Copy out all lines from the entries below in which "lavoro" occurs.

→ **INPUT DATA**:
-------------------------
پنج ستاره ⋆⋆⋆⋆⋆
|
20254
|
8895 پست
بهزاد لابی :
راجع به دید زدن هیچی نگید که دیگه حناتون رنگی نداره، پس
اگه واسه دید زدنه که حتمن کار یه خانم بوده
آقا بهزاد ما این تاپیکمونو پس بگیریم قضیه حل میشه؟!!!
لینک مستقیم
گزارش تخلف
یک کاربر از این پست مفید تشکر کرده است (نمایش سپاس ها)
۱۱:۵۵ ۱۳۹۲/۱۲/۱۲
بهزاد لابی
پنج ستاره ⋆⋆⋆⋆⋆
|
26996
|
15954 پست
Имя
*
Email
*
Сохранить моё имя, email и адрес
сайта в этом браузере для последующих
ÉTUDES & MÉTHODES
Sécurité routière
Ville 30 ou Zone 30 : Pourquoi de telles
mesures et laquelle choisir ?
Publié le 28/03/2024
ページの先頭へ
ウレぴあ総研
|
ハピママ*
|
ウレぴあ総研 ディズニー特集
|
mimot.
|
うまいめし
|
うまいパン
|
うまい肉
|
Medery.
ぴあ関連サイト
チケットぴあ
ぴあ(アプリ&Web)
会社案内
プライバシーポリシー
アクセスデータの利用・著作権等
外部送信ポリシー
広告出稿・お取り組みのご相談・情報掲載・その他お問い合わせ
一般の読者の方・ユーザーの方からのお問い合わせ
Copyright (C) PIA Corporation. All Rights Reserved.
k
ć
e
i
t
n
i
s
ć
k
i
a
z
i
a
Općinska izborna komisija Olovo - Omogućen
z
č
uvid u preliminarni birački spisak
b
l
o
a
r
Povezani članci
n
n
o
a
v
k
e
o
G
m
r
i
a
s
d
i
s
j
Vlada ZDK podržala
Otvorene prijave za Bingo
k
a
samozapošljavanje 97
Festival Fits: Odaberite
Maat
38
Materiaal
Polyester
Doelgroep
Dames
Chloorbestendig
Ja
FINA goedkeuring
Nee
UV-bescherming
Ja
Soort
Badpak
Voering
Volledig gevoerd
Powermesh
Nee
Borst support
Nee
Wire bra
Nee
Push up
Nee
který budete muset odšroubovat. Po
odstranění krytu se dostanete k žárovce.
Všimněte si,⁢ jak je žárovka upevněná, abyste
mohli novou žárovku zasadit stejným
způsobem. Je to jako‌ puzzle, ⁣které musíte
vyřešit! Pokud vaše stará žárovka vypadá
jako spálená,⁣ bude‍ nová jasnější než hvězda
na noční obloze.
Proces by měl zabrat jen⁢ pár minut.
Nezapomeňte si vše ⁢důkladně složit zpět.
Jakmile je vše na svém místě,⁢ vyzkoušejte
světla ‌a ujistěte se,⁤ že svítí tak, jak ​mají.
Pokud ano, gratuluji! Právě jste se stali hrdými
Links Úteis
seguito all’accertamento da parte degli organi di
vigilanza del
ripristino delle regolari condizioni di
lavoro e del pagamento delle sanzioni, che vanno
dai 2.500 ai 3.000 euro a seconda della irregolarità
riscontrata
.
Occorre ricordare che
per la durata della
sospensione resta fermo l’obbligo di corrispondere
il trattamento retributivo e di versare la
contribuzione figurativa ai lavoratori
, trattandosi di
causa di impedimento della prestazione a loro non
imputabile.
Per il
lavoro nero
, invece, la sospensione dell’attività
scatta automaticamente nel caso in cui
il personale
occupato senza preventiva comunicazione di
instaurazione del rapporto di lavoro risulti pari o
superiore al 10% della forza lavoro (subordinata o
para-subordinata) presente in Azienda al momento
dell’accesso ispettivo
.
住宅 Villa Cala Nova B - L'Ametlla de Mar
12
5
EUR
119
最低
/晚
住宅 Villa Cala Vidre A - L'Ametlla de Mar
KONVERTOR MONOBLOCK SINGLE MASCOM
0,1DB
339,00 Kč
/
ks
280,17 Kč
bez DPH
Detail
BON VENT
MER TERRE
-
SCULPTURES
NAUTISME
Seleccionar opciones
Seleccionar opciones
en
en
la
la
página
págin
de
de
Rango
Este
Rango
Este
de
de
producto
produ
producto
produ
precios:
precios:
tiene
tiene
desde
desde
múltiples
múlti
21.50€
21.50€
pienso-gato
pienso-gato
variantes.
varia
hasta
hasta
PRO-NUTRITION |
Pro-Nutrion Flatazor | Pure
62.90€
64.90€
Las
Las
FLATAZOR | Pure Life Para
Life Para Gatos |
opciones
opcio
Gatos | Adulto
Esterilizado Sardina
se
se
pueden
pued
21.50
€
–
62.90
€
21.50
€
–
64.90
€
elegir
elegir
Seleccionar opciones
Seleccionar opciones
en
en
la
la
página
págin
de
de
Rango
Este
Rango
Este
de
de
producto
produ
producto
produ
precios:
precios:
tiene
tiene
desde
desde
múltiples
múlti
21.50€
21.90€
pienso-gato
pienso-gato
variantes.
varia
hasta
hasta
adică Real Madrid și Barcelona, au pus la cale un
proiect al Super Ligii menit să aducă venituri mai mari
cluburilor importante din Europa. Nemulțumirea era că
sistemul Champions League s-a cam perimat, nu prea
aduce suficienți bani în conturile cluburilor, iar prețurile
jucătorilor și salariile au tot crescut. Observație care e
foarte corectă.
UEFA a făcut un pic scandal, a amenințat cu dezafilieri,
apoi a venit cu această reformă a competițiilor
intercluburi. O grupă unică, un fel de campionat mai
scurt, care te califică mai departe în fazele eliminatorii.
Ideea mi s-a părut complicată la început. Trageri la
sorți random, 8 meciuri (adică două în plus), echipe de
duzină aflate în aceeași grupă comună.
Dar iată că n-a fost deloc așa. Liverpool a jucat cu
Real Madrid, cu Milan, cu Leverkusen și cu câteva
-------------------------
→ **OUTPUT FOR THIS TASK**:
lavoro e del pagamento delle sanzioni, che vanno
lavoro nero
instaurazione del rapporto di lavoro risulti pari o
superiore al 10% della forza lavoro (subordinata o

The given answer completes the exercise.